## Begin
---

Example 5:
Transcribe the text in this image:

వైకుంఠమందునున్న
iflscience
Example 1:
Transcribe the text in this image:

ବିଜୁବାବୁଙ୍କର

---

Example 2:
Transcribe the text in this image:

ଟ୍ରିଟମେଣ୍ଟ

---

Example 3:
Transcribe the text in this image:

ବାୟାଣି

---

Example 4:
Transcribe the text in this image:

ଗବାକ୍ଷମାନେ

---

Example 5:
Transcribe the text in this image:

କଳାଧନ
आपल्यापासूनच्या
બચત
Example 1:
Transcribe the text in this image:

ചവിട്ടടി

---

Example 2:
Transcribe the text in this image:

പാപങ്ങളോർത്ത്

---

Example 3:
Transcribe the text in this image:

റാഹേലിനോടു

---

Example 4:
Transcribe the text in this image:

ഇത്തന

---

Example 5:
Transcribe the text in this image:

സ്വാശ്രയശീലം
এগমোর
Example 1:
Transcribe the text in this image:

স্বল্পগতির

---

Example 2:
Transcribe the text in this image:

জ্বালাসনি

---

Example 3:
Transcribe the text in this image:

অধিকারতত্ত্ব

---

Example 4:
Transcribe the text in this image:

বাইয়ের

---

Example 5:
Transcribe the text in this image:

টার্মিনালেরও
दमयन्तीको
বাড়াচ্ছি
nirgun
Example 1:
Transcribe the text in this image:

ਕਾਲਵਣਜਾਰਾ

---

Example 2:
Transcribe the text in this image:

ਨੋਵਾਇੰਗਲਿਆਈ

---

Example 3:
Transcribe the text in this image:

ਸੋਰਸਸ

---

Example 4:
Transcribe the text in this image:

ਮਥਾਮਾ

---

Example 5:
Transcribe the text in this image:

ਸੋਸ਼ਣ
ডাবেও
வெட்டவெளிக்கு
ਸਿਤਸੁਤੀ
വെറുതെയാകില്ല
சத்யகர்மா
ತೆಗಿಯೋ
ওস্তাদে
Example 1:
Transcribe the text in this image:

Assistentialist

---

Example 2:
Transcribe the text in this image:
## End
WORK REQUIRED:
Return every line of the listing above, character for character.

CORRECT RESULT:
---

Example 5:
Transcribe the text in this image:

వైకుంఠమందునున్న
iflscience
Example 1:
Transcribe the text in this image:

ବିଜୁବାବୁଙ୍କର

---

Example 2:
Transcribe the text in this image:

ଟ୍ରିଟମେଣ୍ଟ

---

Example 3:
Transcribe the text in this image:

ବାୟାଣି

---

Example 4:
Transcribe the text in this image:

ଗବାକ୍ଷମାନେ

---

Example 5:
Transcribe the text in this image:

କଳାଧନ
आपल्यापासूनच्या
બચત
Example 1:
Transcribe the text in this image:

ചവിട്ടടി

---

Example 2:
Transcribe the text in this image:

പാപങ്ങളോർത്ത്

---

Example 3:
Transcribe the text in this image:

റാഹേലിനോടു

---

Example 4:
Transcribe the text in this image:

ഇത്തന

---

Example 5:
Transcribe the text in this image:

സ്വാശ്രയശീലം
এগমোর
Example 1:
Transcribe the text in this image:

স্বল্পগতির

---

Example 2:
Transcribe the text in this image:

জ্বালাসনি

---

Example 3:
Transcribe the text in this image:

অধিকারতত্ত্ব

---

Example 4:
Transcribe the text in this image:

বাইয়ের

---

Example 5:
Transcribe the text in this image:

টার্মিনালেরও
दमयन्तीको
বাড়াচ্ছি
nirgun
Example 1:
Transcribe the text in this image:

ਕਾਲਵਣਜਾਰਾ

---

Example 2:
Transcribe the text in this image:

ਨੋਵਾਇੰਗਲਿਆਈ

---

Example 3:
Transcribe the text in this image:

ਸੋਰਸਸ

---

Example 4:
Transcribe the text in this image:

ਮਥਾਮਾ

---

Example 5:
Transcribe the text in this image:

ਸੋਸ਼ਣ
ডাবেও
வெட்டவெளிக்கு
ਸਿਤਸੁਤੀ
വെറുതെയാകില്ല
சத்யகர்மா
ತೆಗಿಯೋ
ওস্তাদে
Example 1:
Transcribe the text in this image:

Assistentialist

---

Example 2:
Transcribe the text in this image:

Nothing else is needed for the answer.